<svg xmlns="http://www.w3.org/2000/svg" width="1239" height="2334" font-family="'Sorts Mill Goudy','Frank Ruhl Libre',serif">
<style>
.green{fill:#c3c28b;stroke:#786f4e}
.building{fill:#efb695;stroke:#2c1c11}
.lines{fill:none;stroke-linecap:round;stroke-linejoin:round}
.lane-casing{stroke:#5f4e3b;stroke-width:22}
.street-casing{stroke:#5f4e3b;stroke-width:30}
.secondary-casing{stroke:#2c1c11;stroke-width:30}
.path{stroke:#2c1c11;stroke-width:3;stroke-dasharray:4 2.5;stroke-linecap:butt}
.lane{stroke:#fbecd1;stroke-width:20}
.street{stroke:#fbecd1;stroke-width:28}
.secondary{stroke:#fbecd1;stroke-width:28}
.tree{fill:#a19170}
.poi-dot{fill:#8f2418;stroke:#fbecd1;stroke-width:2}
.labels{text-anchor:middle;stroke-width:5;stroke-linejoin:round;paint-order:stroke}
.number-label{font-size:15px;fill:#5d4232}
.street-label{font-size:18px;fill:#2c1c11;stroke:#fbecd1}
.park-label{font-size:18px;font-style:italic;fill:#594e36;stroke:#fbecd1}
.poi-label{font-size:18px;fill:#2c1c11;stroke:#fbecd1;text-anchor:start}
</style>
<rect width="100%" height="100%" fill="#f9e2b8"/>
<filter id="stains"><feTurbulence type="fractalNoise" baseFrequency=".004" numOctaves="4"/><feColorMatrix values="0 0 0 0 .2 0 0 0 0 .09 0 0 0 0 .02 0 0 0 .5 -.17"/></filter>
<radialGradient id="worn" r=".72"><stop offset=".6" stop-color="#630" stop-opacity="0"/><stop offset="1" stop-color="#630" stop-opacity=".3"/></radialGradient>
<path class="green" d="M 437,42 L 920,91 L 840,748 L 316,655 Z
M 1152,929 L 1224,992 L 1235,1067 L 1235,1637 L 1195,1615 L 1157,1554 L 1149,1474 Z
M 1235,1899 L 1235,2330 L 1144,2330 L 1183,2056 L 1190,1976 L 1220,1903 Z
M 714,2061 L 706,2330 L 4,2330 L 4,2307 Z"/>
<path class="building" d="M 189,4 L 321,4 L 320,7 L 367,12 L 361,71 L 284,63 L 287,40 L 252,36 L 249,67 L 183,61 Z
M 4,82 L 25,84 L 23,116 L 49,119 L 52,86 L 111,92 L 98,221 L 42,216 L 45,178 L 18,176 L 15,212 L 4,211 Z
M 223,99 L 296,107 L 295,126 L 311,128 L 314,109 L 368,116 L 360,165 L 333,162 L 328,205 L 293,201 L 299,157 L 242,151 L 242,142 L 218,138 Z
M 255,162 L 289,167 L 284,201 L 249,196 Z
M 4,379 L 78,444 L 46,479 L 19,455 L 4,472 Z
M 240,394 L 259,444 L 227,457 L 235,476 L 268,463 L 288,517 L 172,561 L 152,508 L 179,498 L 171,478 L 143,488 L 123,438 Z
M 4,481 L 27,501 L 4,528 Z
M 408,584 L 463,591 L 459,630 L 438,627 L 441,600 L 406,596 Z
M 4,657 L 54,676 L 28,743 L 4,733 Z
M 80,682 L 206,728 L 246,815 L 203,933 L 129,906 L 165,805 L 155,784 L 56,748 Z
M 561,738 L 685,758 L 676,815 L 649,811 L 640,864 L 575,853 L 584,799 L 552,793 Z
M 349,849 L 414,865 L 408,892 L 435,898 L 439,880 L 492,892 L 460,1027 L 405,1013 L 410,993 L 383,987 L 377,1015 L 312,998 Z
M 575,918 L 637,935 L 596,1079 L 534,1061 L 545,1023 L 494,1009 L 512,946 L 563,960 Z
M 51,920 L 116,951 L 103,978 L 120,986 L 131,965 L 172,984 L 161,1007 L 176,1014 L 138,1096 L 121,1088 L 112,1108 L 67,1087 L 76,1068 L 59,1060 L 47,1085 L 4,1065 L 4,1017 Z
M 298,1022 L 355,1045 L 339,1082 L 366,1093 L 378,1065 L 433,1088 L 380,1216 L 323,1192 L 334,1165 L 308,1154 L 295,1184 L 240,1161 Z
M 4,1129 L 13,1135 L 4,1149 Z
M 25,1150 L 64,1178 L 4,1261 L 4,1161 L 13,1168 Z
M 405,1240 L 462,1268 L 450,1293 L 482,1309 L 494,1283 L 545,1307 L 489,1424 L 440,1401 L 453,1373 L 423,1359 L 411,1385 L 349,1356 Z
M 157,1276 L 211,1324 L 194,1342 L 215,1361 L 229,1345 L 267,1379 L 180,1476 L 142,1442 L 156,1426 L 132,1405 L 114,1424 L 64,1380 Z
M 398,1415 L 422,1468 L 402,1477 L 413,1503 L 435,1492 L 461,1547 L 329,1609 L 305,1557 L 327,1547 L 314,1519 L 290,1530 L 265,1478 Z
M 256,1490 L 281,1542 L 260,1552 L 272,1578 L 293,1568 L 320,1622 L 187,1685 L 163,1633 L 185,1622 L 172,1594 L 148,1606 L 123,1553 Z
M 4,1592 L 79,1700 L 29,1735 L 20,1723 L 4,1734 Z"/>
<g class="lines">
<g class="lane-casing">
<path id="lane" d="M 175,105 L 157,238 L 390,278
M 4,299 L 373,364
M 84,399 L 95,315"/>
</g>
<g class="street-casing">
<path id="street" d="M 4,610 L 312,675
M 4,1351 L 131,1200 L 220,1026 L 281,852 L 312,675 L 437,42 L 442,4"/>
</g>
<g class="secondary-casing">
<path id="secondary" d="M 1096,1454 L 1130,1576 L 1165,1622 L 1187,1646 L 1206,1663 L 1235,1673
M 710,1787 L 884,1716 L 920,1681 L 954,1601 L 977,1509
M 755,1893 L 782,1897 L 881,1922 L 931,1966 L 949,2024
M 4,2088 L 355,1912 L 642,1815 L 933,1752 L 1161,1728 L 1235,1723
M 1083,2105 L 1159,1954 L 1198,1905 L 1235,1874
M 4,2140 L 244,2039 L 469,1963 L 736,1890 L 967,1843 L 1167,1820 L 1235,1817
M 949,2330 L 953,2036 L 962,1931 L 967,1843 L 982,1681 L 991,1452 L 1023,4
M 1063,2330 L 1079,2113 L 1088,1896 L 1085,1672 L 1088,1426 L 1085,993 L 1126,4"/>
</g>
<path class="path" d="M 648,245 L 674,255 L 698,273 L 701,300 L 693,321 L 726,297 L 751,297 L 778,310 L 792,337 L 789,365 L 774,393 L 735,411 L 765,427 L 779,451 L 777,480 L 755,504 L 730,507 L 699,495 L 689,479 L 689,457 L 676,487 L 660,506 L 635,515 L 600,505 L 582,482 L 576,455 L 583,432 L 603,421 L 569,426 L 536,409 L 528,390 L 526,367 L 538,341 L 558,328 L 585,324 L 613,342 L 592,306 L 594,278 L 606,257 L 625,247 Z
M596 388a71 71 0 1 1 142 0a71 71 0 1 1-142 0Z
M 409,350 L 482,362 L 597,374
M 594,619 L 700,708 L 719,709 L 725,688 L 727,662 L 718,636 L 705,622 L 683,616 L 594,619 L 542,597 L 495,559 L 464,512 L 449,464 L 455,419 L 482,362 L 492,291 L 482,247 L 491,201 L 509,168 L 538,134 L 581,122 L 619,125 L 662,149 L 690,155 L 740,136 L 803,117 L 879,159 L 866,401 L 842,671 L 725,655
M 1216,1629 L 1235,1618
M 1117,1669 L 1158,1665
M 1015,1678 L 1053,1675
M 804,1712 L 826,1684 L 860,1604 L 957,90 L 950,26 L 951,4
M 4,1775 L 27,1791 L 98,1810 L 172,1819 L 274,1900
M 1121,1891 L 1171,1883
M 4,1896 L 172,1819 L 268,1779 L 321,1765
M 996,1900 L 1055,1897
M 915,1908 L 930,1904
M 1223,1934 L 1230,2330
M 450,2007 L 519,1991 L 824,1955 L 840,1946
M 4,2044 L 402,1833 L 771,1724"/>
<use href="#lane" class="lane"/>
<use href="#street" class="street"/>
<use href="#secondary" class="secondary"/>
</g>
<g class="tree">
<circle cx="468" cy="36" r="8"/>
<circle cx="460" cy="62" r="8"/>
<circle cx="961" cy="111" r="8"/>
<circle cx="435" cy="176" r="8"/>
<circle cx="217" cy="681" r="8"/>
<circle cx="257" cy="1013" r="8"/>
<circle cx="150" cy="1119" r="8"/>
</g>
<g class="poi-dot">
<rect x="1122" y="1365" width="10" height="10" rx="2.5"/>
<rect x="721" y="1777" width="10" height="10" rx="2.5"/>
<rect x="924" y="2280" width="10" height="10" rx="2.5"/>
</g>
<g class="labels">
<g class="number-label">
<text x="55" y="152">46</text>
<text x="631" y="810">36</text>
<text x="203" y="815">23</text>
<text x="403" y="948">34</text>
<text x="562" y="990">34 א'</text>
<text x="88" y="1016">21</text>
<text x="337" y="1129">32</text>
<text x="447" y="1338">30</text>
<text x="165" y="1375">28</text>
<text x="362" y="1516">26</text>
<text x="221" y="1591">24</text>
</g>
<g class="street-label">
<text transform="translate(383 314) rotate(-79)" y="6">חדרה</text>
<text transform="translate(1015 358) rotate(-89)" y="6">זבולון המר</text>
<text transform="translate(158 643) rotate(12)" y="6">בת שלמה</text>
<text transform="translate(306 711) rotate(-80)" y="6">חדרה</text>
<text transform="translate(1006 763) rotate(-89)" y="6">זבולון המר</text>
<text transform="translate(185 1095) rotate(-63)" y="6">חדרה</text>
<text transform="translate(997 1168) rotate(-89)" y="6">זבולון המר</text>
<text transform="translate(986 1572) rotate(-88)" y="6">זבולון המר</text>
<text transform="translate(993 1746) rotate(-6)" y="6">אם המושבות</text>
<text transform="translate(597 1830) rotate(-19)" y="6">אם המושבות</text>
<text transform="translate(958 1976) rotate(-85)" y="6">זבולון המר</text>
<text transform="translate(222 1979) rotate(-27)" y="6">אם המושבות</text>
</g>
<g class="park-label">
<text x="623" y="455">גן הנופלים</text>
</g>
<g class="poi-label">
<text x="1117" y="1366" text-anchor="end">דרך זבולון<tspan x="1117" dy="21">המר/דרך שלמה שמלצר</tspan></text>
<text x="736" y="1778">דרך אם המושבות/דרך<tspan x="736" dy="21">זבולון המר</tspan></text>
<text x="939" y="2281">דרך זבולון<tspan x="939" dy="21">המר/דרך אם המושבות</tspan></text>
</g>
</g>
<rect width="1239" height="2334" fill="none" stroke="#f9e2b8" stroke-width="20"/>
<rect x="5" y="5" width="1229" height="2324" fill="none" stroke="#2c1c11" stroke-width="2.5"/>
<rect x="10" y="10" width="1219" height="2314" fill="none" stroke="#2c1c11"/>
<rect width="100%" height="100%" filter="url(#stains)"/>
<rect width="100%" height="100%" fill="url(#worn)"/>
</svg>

----

Assignment: For each line in the data that holds the word "building", copy the line.

Answer section:
.building{fill:#efb695;stroke:#2c1c11}
<path class="building" d="M 189,4 L 321,4 L 320,7 L 367,12 L 361,71 L 284,63 L 287,40 L 252,36 L 249,67 L 183,61 Z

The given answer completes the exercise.